The new Government Accountability Office (GAO) report, Social Security Benefits: SSA Needs to Improve Oversight of Organizations that Manage Money for Vulnerable Beneficiaries, makes nine recommendations for SSA, including that the agency assess requiring background checks for organizational payees; and establish timeframes for, and conduct revisions of the accounting form required annually for most organizational payees, according to the lawmakers’ statement. ...

Oct 11, 2019

How Much Effect Will This Have At Social Security?

     The President issued an executive order on Wednesday on "guidance documents" that  has slipped below the radar but which will certainly have effects at federal agencies including Social Security. Here's the relevant language:
... [I]t is the policy of the executive branch, to the extent consistent with applicable law, to require that agencies treat guidance documents as non-binding both in law and in practice, except as incorporated into a contract, take public input into account when appropriate in formulating guidance documents, and make guidance documents readily available to the public.  Agencies may impose legally binding requirements on the public only through regulations and on parties on a case-by-case basis through adjudications, and only after appropriate process, except as authorized by law or as incorporated into a contract. ...

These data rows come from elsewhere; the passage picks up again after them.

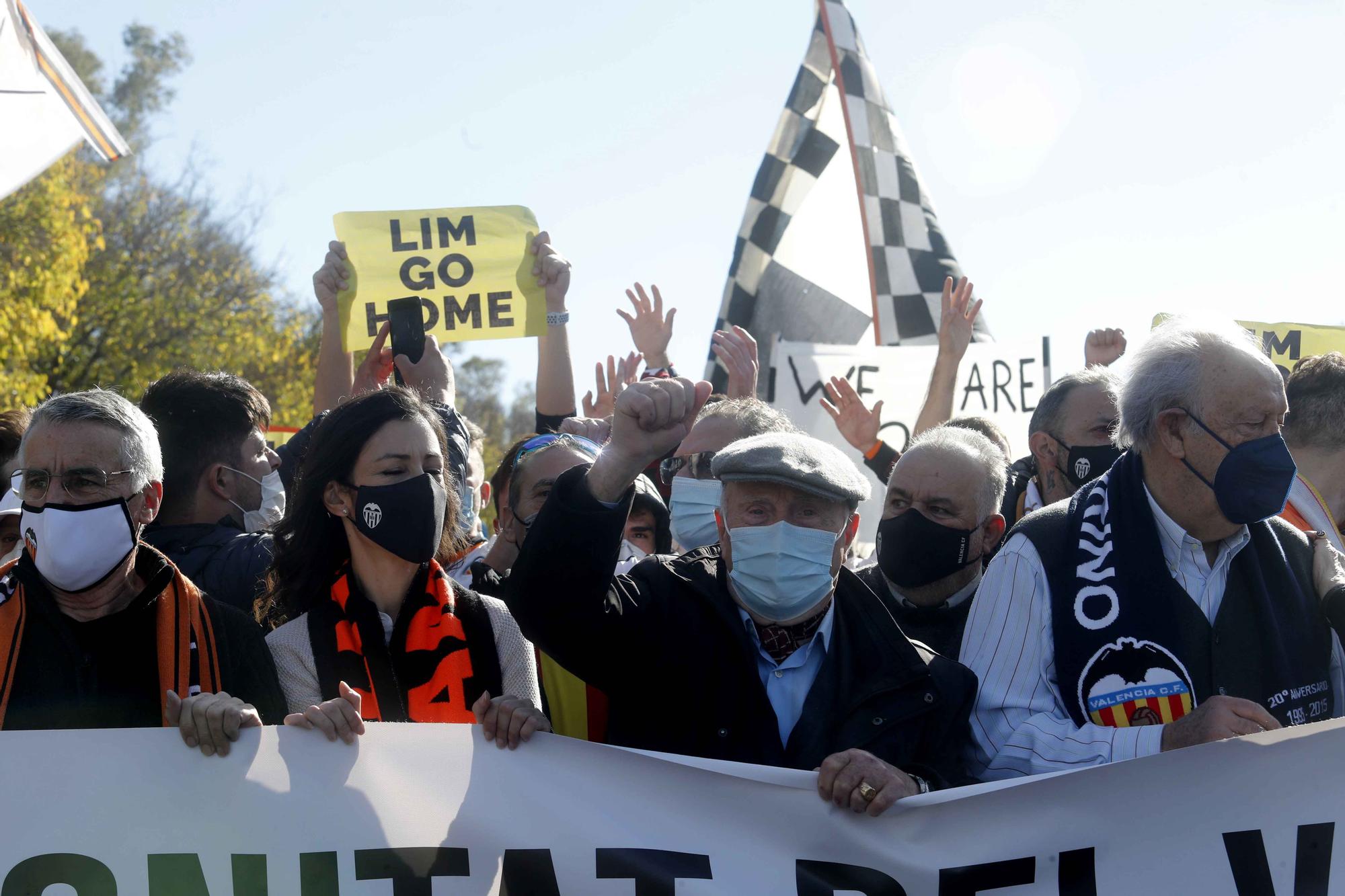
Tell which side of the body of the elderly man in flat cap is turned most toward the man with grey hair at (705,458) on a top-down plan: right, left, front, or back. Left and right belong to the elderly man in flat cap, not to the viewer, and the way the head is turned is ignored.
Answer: back

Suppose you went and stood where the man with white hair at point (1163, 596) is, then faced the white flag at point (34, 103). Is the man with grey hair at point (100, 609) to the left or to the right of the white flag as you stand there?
left

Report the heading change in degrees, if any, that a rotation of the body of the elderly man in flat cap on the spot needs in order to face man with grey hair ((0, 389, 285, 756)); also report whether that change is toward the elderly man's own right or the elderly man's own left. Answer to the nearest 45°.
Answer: approximately 90° to the elderly man's own right

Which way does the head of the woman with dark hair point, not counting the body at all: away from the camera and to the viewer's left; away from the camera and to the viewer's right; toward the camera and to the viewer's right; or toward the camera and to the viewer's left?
toward the camera and to the viewer's right

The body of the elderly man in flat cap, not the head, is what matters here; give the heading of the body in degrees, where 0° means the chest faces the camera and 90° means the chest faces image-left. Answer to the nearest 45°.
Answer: approximately 0°

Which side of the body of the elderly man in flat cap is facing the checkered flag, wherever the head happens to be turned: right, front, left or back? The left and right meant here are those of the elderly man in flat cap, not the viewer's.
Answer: back

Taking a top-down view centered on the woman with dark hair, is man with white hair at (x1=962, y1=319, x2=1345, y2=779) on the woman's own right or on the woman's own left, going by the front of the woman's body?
on the woman's own left

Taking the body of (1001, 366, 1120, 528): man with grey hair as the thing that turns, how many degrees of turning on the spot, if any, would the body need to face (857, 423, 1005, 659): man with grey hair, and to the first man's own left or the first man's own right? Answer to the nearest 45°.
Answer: approximately 45° to the first man's own right
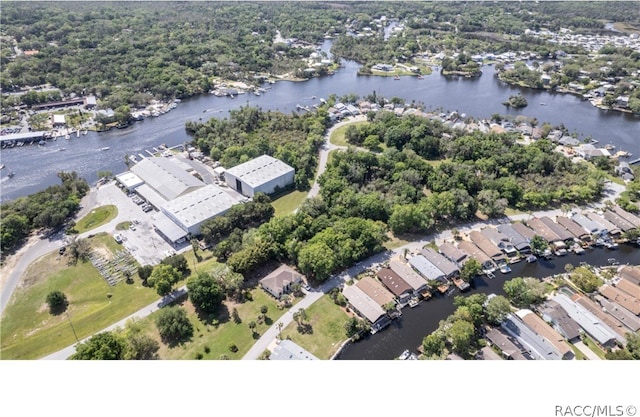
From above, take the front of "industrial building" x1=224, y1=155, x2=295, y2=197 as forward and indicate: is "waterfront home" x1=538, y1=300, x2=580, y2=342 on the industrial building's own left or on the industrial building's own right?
on the industrial building's own left

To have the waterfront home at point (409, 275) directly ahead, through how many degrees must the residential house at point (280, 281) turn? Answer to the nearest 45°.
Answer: approximately 45° to its left

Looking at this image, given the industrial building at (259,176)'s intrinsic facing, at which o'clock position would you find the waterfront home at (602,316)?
The waterfront home is roughly at 9 o'clock from the industrial building.

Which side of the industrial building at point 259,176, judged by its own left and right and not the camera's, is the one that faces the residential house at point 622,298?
left

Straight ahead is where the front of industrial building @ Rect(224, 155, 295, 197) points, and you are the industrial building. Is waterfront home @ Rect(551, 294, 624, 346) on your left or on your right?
on your left

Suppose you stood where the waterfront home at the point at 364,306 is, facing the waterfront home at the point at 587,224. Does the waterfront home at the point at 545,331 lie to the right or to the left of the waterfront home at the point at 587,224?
right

 “Guidance document” means an agency statement of general applicability, intended to have future effect on the behavior of regulated parties, that sets forth a policy on a statutory, regulatory, or technical issue, or an interpretation of a statute or regulation, but does not include the following:
(i)    rules promulgated pursuant to notice and comment under section 553 of title 5, United States Code, or similar statutory provisions;
(ii)   rules exempt from rulemaking requirements under section 553(a) of title 5, United States Code;
(iii)  rules of agency organization, procedure, or practice;
(iv)   decisions of agency adjudications under section 554 of title 5, United States Code, or similar statutory provisions;
(v)    internal guidance directed to the issuing agency or other agencies that is not intended to have substantial future effect on the behavior of regulated parties; or
(vi)   internal executive branch legal advice or legal opinions addressed to executive branch officials. ...
Within 120 days of the date on which OMB issues an implementing memorandum under section 6 of this order, each agency shall review its guidance documents and, consistent with applicable law, rescind those guidance documents that it determines should no longer be in effect. ...

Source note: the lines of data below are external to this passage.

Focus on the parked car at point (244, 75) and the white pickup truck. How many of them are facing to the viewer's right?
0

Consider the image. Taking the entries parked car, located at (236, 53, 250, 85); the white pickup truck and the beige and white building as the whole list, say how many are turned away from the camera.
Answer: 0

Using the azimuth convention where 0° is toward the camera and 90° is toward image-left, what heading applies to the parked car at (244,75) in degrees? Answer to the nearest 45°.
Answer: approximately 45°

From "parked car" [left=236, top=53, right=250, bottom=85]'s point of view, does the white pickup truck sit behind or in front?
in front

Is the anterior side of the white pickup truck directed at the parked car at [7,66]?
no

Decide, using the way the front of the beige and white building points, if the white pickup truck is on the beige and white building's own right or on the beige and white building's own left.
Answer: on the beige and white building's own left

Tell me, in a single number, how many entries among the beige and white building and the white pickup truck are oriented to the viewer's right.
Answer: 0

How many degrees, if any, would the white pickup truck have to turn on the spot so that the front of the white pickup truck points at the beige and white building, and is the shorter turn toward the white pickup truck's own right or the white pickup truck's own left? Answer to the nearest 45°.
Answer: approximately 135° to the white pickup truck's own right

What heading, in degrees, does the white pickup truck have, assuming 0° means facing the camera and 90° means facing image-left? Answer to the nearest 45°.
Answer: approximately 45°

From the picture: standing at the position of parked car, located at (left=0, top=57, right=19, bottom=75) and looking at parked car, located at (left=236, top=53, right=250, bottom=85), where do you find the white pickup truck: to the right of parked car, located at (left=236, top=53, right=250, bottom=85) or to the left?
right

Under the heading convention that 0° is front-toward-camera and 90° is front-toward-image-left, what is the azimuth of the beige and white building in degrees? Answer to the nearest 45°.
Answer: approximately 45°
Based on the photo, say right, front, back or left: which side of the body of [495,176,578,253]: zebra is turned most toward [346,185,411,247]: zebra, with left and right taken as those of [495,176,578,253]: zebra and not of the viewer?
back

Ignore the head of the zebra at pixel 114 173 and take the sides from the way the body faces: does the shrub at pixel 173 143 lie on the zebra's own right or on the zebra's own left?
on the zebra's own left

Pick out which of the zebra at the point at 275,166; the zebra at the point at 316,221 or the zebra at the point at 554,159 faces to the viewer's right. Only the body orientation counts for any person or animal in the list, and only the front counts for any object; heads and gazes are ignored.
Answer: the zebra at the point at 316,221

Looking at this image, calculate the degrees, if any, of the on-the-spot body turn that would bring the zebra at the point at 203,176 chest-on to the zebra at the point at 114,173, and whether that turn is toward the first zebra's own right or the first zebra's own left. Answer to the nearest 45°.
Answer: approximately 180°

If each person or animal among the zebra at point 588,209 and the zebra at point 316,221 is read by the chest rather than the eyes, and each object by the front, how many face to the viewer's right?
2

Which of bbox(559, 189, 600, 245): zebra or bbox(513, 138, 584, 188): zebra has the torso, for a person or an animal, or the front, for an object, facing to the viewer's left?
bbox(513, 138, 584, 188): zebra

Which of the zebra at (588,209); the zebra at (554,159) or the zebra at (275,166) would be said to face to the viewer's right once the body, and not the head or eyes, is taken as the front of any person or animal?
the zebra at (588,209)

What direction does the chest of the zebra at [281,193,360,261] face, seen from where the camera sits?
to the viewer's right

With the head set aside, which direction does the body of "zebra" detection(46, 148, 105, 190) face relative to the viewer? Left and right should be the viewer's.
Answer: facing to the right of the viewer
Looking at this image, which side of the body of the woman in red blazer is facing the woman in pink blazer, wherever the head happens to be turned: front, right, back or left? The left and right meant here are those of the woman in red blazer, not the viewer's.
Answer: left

     One can argue that the vast majority of Social Security's policy issuances describe how the agency is supposed to behave, not how the public is supposed to behave. Still, I can think of areas where the agency has sought to bind the public without adopting rules through the notice and comment procedure, such as:
  • Material included in the notice of final rulemaking on regulation of attorney conduct that was not in the regulations themselves;
  • Material in the agency's POMS manual on trusts;
  • Materials in the HALLEX manual and Emergency Messages on the ways the Conn cases will proceed;
  • Materials in HALLEX and POMS on attorney fees.